Step 3 — Build the Project
npm run build
This compiles TypeScript from src/ into the dist/ folder. Once this succeeds, you're ready to connect your AI client — no need to manually start the server. Cursor and Claude Desktop will launch it automatically from the config you provide next.
Step 4 — Connect to Your AI
The same MCP server works with both Cursor and Claude Desktop — and the config is exactly the same for both.
Cursor: Go to Settings → MCP Servers and add a new entry.
Claude Desktop: Open your config file:
- Mac:
~/Library/Application Support/Claude/claude_desktop_config.json - Windows:
%APPDATA%\Claude\claude_desktop_config.json
Config (same for both)
{
"mcpServers": {
"my-mcp-server": {
"command": "node",
"args": ["/absolute/path/to/my-mcp-server/dist/index.js"]
}
}
}
Three things to keep in mind:
- Use absolute paths.

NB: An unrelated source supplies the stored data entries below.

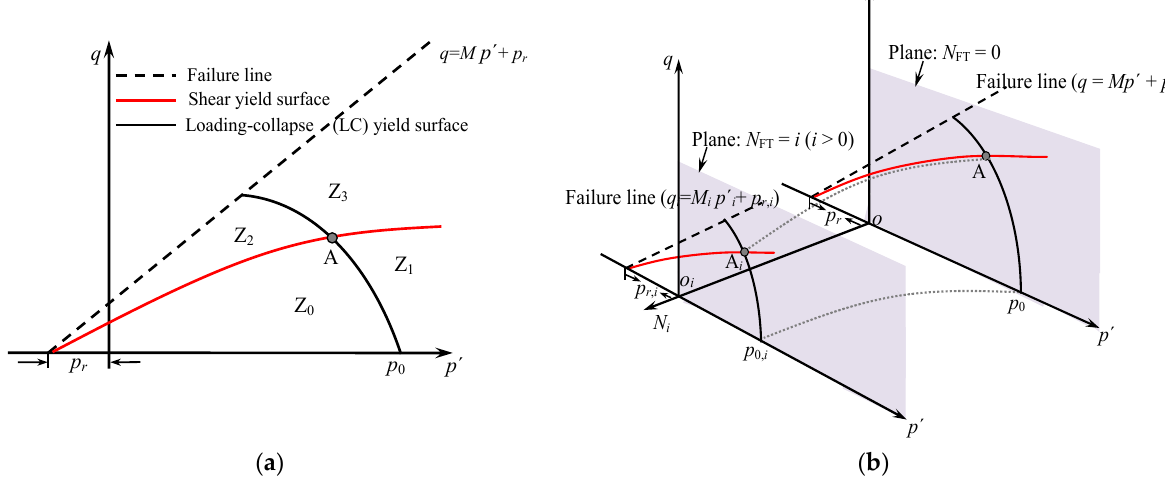
Figure 2. Yield surfaces in q - p ′ space: ( a ) Yin’s proposed yield surfaces (1988); ( b ) yield surfaces under freeze–thaw cycles.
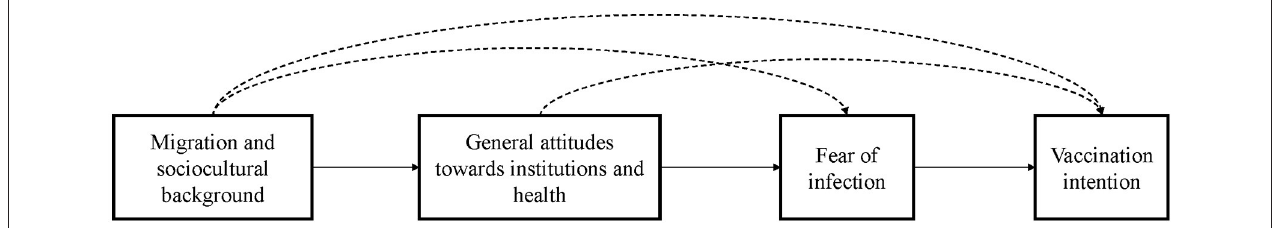
FIGURE 1 | Hypothetical structure of vaccination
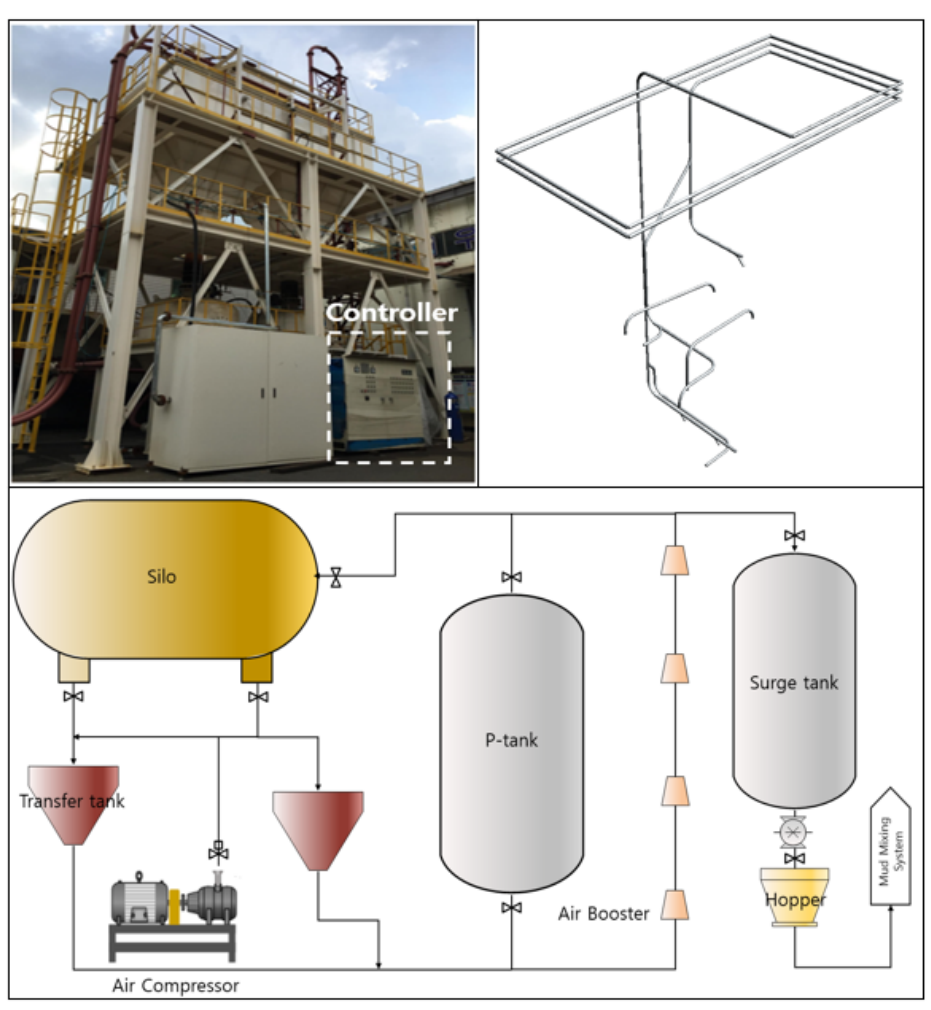
Figure 4. Piping and instrumentation diagram (P&ID) of BTS and three-dimensional pipeline modeling of proposed system.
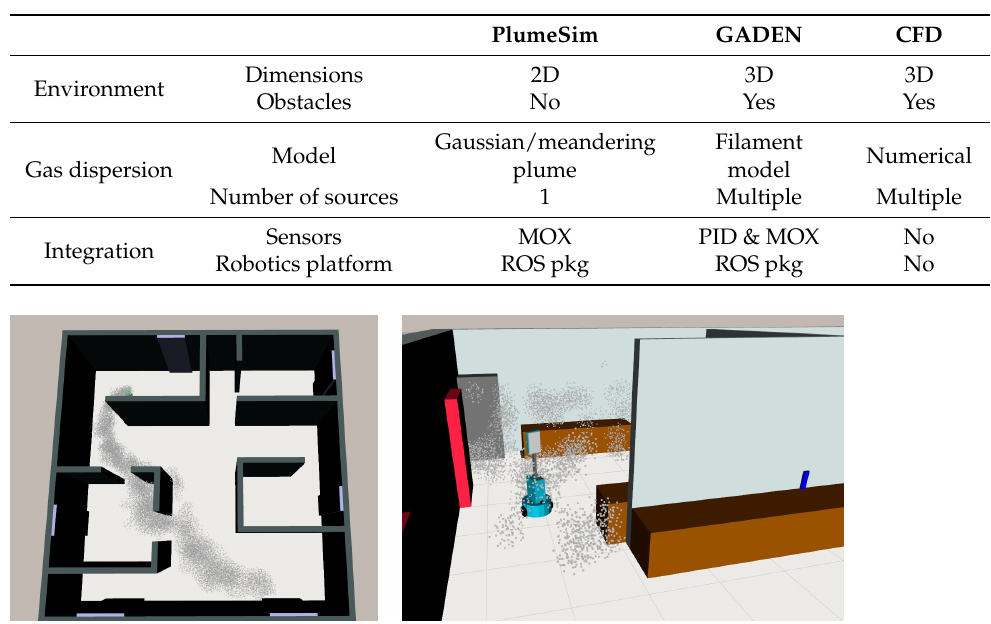
Table 1. Comparison of the features offered by the different alternatives for gas dispersion simulation. Adapted from [17].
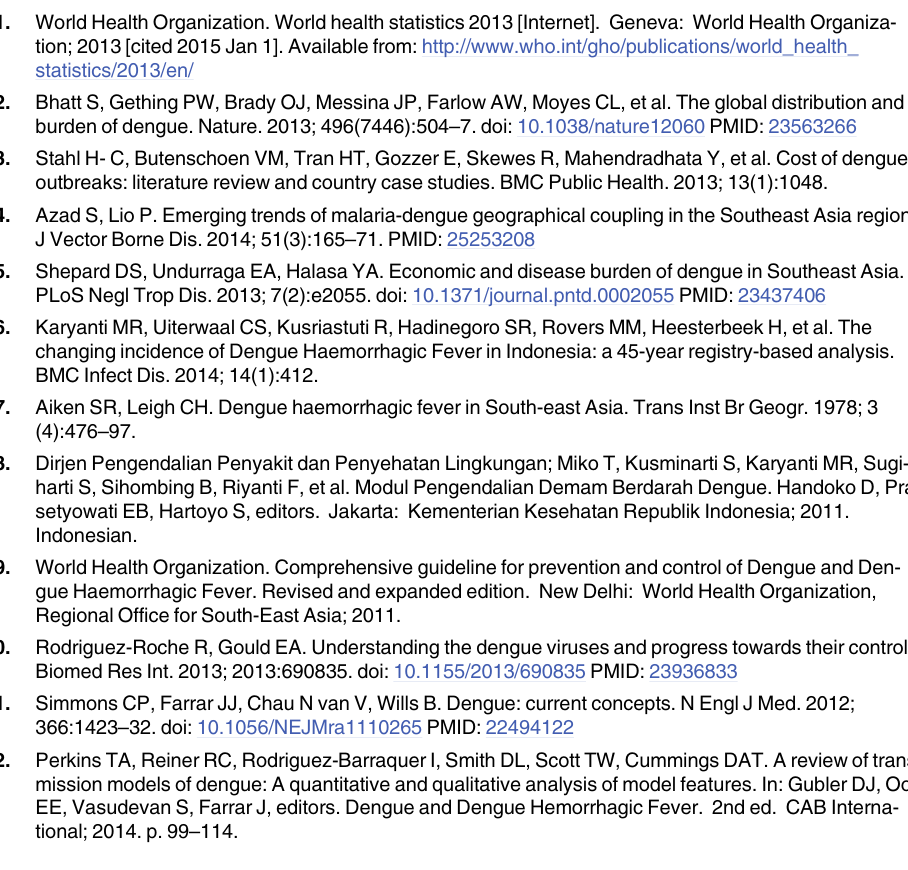
S1 Table. Initial Analyses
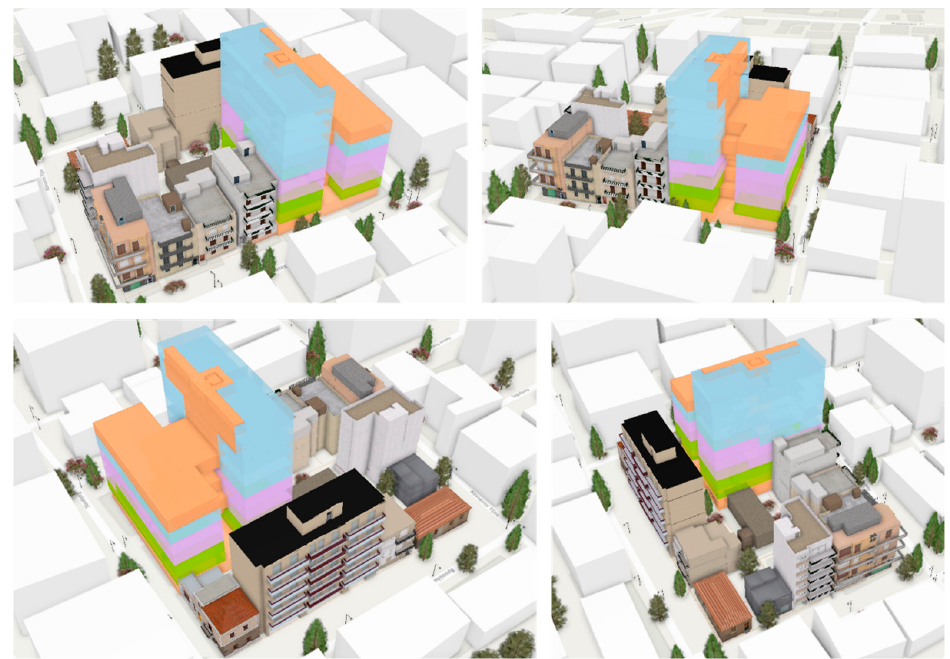
Figure 7. 3D views of the urban block of interest of the future scenario, where the new building is illustrated in LoD1 using different colors for each apartment/common area (purple: apartments for old owners; blue: apartments for the developer; green: apartments for affordable housing; orange: common areas).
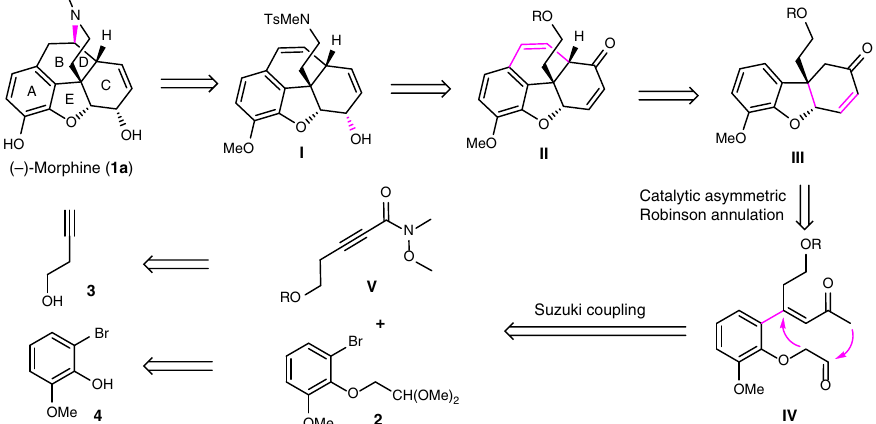
Fig. 2 Our synthetic strategy towards ( ‒ )-morphine. This proposed protocol is featuring a catalytic asymmetric Robinson annulation to construct the AEC ring system of ( ‒ )-morphine with high ef fi ciency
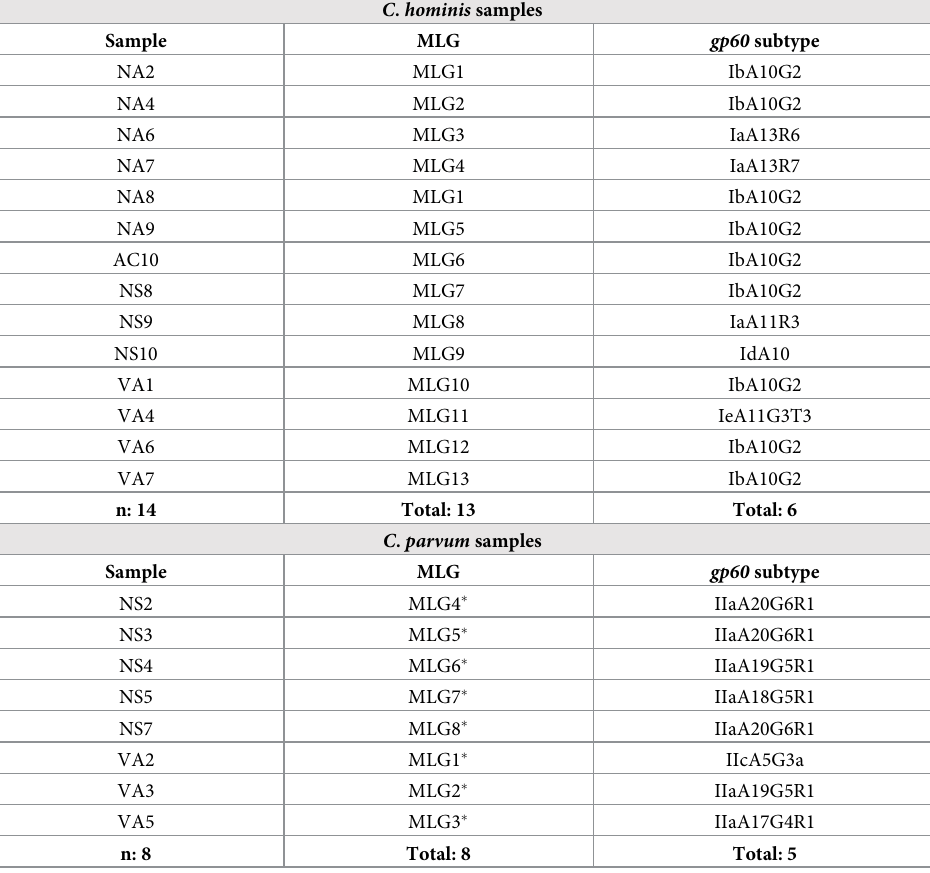
Table 3. MLG based on the CS for C . hominis and C . parvum parasites identified in Colombian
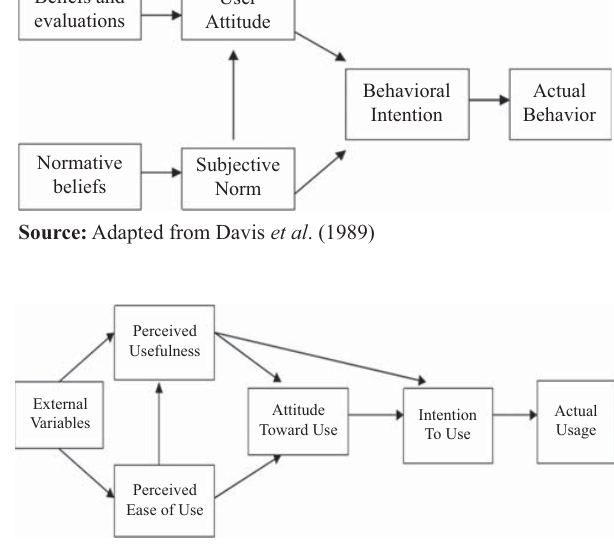
Intention To Use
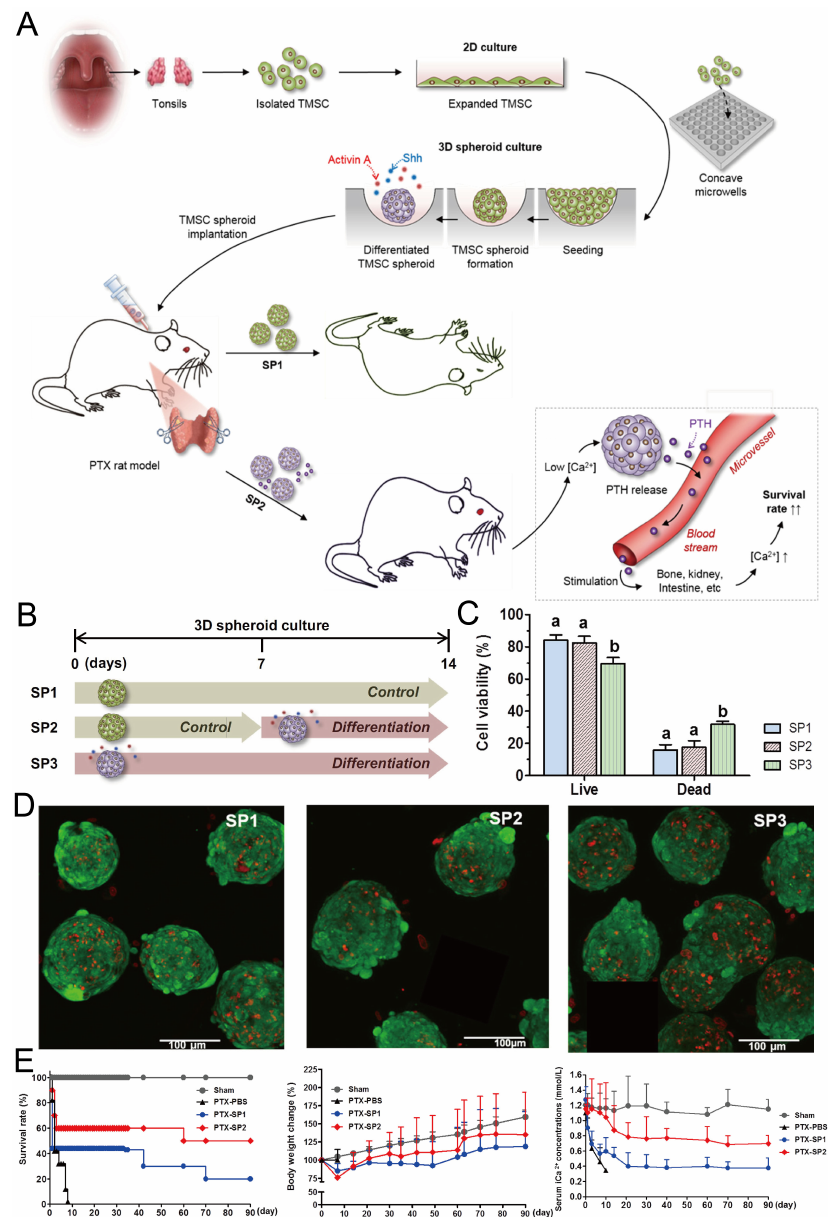
Figure 21. Formation of tonsil-derived mesenchymal stem cells (dTMSC) spheroids and their appli- cation in parathyroid tissue engineering [100]. ( A ) The schematic view of experimental procedures: at first, TMSCs were isolated from tonsils and then cultured in concave microwells; secondly, three different types of TMSC spheroids were formed under different culture conditions; thirdly, two types of TMSC spheroids were implanted into PTX rats to check their potential in hypoparathyroidism. ( B ) Three different types of TMSC spheroids: SP1 refers to the spheroids formed by culturing TMSCs in control medium for 14 days, SP2 refers to the spheroids formed by culturing TMSCs in control medium for the first 7 days and differentiation medium for the second 7 days, and SP3 refers to the spheroids formed by culturing TMSCs in differentiation medium for 14 days. ( C ) The viability of TMSCs in SP1, SP2, and SP3, respectively. ( D ) Fluorescent pictures of SP1 (left), SP2 (middle), and SP3 (right) stained by a live/dead assay, in which the green indicates the live cells and the red indicates the dead cells. ( E ) The comparison of survival rate (left), body weight change (middle) and serum iCa 2 + concentration (right) of PTX rats implanted with SP1 and SP2 in 90 days. PBS served as a negative control. Sham refers to rats with sham operation but no spheroid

Neither Cursor nor Claude Desktop inherit your shell's working directory, so relative paths will fail.
- Restart after saving. Both tools read this config only on startup — fully quit and reopen after making changes.
-
Verify Node is in PATH. If the tool can't find
node, replace"command": "node"with the full path. Find it by runningwhich node(Mac/Linux) orwhere node(Windows).
Try It Out
Whether you're in Cursor or Claude Desktop, try prompts like:
- Get 10 activities
- Get book with ID 1
- Create a new activity called "Team Standup"
- Delete user with ID 3
Your AI will call query_api directly — no Postman, no curl, no temporary scripts. Just execution.
Why This Changes Everything
| Without MCP | With MCP |
|---|---|
| AI writes temporary scripts that break | All operations go through a structured tool |
| API calls are inconsistent | Responses are always predictable |
| You keep jumping between tools | AI reads Swagger docs automatically |
| Your flow gets interrupted constantly | You stay focused inside your IDE |
What You Can Build With This
Once your backend is MCP-enabled, the possibilities open up fast: conversational admin panels, AI-powered dashboards, natural-language order management, automated reporting agents, and internal operations bots. The frontend becomes optional. The capability becomes primary.
Final Thoughts
MCP is not complicated. It's simply a structured bridge between AI and your systems. One Node project, one tool, one execution layer.
Build it once. Connect it to Cursor or Claude Desktop. The same server works everywhere.
Once you build your first MCP server, you'll wonder why you were manually testing APIs all this time. And this is just the beginning — you can extend further with environment switching, logging, authentication middleware, and multiple tools for different parts of your system.
AI is evolving. And now your system is ready for it.